== EXERCISE DESCRIPTION ==
Reproduce the listing verbatim from the line containing "part of green" through the line containing "[340, 302, 385, 323]", including both of those lines.

== RECORDS FOR THE TASK ==
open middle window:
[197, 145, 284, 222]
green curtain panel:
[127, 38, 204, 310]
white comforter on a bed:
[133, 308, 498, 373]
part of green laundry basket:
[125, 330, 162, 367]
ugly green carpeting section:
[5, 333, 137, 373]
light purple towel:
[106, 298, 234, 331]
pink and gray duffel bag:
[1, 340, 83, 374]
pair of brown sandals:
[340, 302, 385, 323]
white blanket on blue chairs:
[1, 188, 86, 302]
==
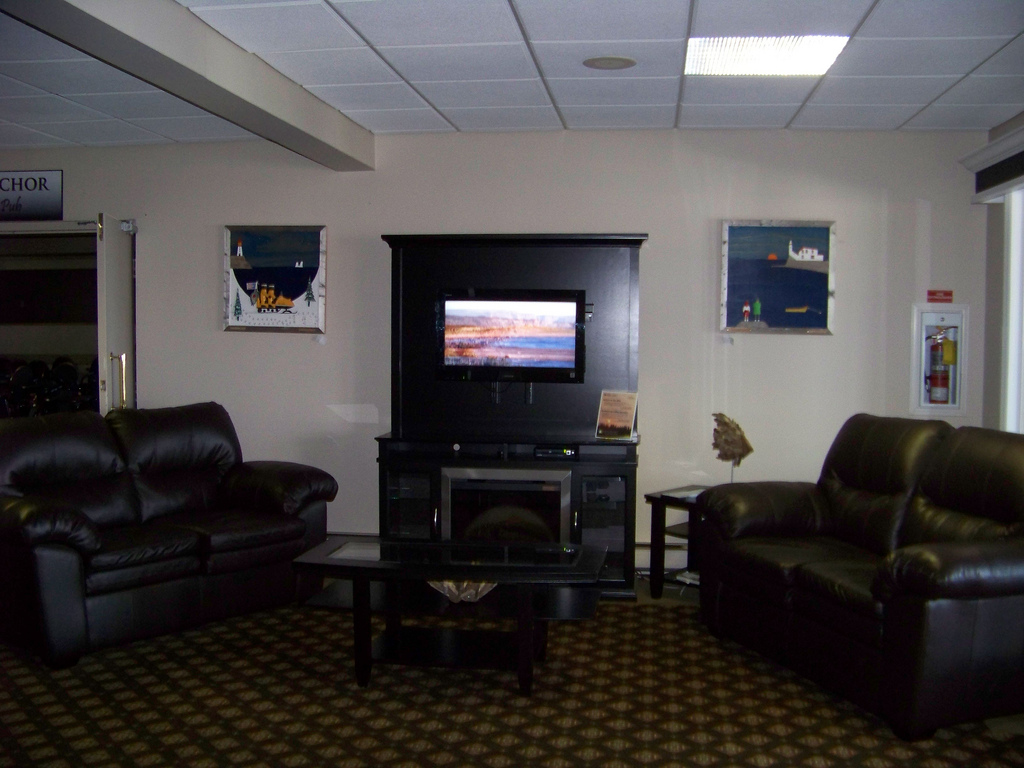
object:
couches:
...
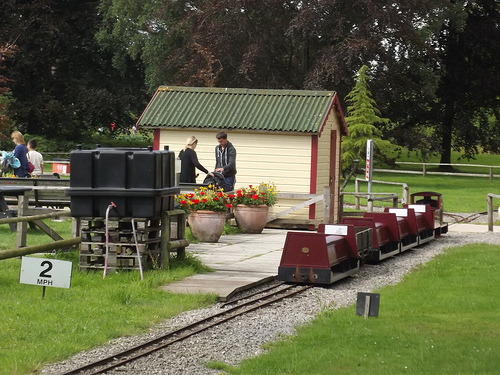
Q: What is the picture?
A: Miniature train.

== EXERCISE OUTPUT ==
part of green laundry basket:
[125, 330, 162, 367]
ugly green carpeting section:
[5, 333, 137, 373]
light purple towel:
[106, 298, 234, 331]
pink and gray duffel bag:
[1, 340, 83, 374]
pair of brown sandals:
[340, 302, 385, 323]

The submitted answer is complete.